● **What this task involves**: Print the text of each of the records below verbatim, leaving out the pictures.

[Data excerpts]
* * * * *

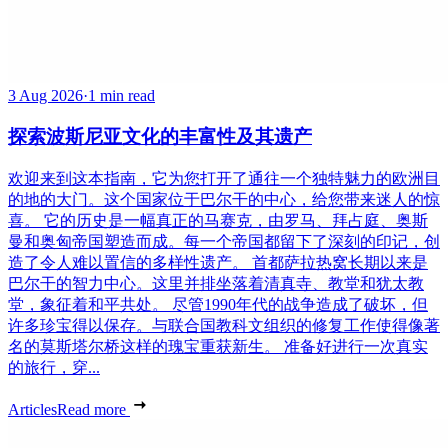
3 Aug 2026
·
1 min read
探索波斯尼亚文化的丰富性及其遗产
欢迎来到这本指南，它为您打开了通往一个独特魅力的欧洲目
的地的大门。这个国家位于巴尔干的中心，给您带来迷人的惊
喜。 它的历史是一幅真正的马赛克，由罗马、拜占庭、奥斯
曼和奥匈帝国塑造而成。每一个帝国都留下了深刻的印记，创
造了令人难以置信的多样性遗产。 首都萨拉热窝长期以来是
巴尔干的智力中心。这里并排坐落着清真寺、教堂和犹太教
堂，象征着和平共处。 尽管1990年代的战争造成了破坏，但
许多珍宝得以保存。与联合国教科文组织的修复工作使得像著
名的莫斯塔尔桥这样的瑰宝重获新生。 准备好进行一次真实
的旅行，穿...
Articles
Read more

* * * * *

● **Written answer**:
3 Aug 2026
·
1 min read
探索波斯尼亚文化的丰富性及其遗产
欢迎来到这本指南，它为您打开了通往一个独特魅力的欧洲目
的地的大门。这个国家位于巴尔干的中心，给您带来迷人的惊
喜。 它的历史是一幅真正的马赛克，由罗马、拜占庭、奥斯
曼和奥匈帝国塑造而成。每一个帝国都留下了深刻的印记，创
造了令人难以置信的多样性遗产。 首都萨拉热窝长期以来是
巴尔干的智力中心。这里并排坐落着清真寺、教堂和犹太教
堂，象征着和平共处。 尽管1990年代的战争造成了破坏，但
许多珍宝得以保存。与联合国教科文组织的修复工作使得像著
名的莫斯塔尔桥这样的瑰宝重获新生。 准备好进行一次真实
的旅行，穿...
Articles
Read more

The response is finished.